### DIRECTIVE 1
Output the passage on semantic graph diffusion and manual rules verbatim, in its entirety.

A graph diffusion technique is used to refine the detection scores or the binary annotations by discovering the context and relationships between the concepts [24] . This semantic graph represents concepts as nodes and edges weights reflect concept correlations. The diffusion process is used to recover the relationships between scores according to concept affinities. In addition, this approach adapts domain change of test data by extending semantic diffusion and called domain adaptive semantic diffusion. Using SD, MAP gain is 14% for the 81 concepts on the NUS-WIDE [25], and 11.8% to 15.6% for the 20 concepts on TRECVID 2005-2007. Some concepts have AP drop, as the detector quality of the contextual concepts is poor (is not good enough). DASD improves the performance for TRECVID 2006 and TRECVID 2007, but there is no improvement in TRECVID 2005 and NUS-WIDE, which is due to the fact that there is no domain change in both data. DASD could be a useful technique, if there is a shift expected to happen between training and test data. This approach relies on good performance detectors of the target concepts and the contextual concepts. But if the detector has a low performance, there may be a drop in AP value. DASD performs better than the previous works in [4] [26], and [27] . Finally, the semantic graph diffusion is an undirected weighted graph, but in some cases the contextual relationships between concepts are directional. For more accuracy, a directed graph should be used in the diffusion process to handle the directional relationships between concepts.

2.4.2. Rules

1) Manual Rules

In [3], authors hybrid the manual rules with machine learning techniques to detect specific events in the soccer game, basketball, and Australian football. This approach relies on that the occurrence of audiovisual features in play-break segments are remarkable patterns for several events.

### SUPPLIED ENTRIES
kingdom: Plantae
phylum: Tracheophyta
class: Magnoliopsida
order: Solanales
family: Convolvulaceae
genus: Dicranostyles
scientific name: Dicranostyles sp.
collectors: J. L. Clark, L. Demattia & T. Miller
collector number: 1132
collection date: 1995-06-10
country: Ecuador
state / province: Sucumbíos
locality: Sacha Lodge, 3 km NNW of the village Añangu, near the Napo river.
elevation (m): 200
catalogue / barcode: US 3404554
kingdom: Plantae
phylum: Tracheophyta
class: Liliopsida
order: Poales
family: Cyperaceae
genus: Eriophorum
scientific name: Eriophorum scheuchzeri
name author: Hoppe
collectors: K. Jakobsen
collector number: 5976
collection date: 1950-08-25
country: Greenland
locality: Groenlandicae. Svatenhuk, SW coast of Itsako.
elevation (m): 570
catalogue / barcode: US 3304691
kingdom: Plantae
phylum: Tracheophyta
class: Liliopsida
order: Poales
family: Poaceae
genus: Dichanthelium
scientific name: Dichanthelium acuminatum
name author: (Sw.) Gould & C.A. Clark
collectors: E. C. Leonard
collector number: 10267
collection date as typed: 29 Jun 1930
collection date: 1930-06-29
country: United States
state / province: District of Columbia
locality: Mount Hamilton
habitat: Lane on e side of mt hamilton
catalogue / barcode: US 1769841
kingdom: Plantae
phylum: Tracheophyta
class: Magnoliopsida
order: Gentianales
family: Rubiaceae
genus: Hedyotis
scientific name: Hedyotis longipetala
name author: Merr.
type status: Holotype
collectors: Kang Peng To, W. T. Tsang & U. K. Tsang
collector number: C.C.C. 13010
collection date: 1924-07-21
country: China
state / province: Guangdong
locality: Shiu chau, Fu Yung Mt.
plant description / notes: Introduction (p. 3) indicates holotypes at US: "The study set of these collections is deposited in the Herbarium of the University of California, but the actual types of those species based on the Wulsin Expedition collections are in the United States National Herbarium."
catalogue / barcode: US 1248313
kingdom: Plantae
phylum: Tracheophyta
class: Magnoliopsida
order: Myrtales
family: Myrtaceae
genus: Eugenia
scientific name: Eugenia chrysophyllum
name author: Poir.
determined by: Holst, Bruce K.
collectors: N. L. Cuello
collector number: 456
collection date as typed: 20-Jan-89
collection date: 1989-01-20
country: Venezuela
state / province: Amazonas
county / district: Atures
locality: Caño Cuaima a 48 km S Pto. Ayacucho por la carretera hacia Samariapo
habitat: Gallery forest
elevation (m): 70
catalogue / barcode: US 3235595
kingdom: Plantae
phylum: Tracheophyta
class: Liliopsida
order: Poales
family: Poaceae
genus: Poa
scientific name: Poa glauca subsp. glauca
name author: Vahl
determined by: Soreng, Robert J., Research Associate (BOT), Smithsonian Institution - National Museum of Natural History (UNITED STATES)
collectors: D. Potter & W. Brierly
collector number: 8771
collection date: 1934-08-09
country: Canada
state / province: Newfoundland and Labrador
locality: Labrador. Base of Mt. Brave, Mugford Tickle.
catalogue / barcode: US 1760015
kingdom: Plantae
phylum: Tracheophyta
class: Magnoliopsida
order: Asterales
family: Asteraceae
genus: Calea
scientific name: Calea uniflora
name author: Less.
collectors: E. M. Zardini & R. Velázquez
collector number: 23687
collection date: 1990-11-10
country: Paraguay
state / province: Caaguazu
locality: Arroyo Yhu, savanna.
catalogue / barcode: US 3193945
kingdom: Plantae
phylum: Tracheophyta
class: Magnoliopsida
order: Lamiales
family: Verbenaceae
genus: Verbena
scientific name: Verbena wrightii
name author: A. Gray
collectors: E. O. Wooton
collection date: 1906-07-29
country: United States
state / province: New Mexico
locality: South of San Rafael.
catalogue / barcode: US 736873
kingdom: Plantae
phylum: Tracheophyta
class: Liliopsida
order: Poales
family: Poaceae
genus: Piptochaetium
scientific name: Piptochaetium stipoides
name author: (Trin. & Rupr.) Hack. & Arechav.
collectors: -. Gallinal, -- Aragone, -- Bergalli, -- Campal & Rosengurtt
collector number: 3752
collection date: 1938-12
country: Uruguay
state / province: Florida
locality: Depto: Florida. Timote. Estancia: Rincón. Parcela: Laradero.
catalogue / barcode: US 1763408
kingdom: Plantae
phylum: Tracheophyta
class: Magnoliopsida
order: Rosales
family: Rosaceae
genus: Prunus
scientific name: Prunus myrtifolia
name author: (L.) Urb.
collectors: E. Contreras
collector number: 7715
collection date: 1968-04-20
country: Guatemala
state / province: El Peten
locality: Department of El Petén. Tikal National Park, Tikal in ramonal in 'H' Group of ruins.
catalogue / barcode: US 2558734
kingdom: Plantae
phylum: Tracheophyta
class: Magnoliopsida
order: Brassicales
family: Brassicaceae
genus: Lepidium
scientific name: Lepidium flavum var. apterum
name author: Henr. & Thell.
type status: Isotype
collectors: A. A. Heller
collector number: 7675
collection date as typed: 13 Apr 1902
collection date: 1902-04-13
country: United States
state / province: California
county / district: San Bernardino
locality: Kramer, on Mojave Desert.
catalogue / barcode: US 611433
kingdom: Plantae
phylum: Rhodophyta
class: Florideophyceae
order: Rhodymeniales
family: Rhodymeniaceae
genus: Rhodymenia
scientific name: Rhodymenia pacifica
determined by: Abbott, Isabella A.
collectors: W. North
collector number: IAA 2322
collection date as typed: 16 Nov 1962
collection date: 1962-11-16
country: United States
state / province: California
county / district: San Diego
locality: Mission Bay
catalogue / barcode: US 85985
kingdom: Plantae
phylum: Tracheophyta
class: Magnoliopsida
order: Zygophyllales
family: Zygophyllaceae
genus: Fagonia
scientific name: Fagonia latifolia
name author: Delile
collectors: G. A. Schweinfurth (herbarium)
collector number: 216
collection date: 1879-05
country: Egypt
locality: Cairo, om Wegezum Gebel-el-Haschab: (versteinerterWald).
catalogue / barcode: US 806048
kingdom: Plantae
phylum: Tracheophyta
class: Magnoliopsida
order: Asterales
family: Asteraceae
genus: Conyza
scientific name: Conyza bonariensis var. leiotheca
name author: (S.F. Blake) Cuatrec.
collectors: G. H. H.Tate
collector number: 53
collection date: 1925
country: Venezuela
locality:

### DIRECTIVE 2
Return, word for word and with nothing else, the part of the records that opens with the line containing "collectors: A. A. Heller" and closes with the line containing "catalogue / barcode: US 85985", both lines included.

### EXERCISE OUTPUT 1
A graph diffusion technique is used to refine the detection scores or the binary annotations by discovering the context and relationships between the concepts [24] . This semantic graph represents concepts as nodes and edges weights reflect concept correlations. The diffusion process is used to recover the relationships between scores according to concept affinities. In addition, this approach adapts domain change of test data by extending semantic diffusion and called domain adaptive semantic diffusion. Using SD, MAP gain is 14% for the 81 concepts on the NUS-WIDE [25], and 11.8% to 15.6% for the 20 concepts on TRECVID 2005-2007. Some concepts have AP drop, as the detector quality of the contextual concepts is poor (is not good enough). DASD improves the performance for TRECVID 2006 and TRECVID 2007, but there is no improvement in TRECVID 2005 and NUS-WIDE, which is due to the fact that there is no domain change in both data. DASD could be a useful technique, if there is a shift expected to happen between training and test data. This approach relies on good performance detectors of the target concepts and the contextual concepts. But if the detector has a low performance, there may be a drop in AP value. DASD performs better than the previous works in [4] [26], and [27] . Finally, the semantic graph diffusion is an undirected weighted graph, but in some cases the contextual relationships between concepts are directional. For more accuracy, a directed graph should be used in the diffusion process to handle the directional relationships between concepts.

2.4.2. Rules

1) Manual Rules

In [3], authors hybrid the manual rules with machine learning techniques to detect specific events in the soccer game, basketball, and Australian football. This approach relies on that the occurrence of audiovisual features in play-break segments are remarkable patterns for several events.

### EXERCISE OUTPUT 2
collectors: A. A. Heller
collector number: 7675
collection date as typed: 13 Apr 1902
collection date: 1902-04-13
country: United States
state / province: California
county / district: San Bernardino
locality: Kramer, on Mojave Desert.
catalogue / barcode: US 611433
kingdom: Plantae
phylum: Rhodophyta
class: Florideophyceae
order: Rhodymeniales
family: Rhodymeniaceae
genus: Rhodymenia
scientific name: Rhodymenia pacifica
determined by: Abbott, Isabella A.
collectors: W. North
collector number: IAA 2322
collection date as typed: 16 Nov 1962
collection date: 1962-11-16
country: United States
state / province: California
county / district: San Diego
locality: Mission Bay
catalogue / barcode: US 85985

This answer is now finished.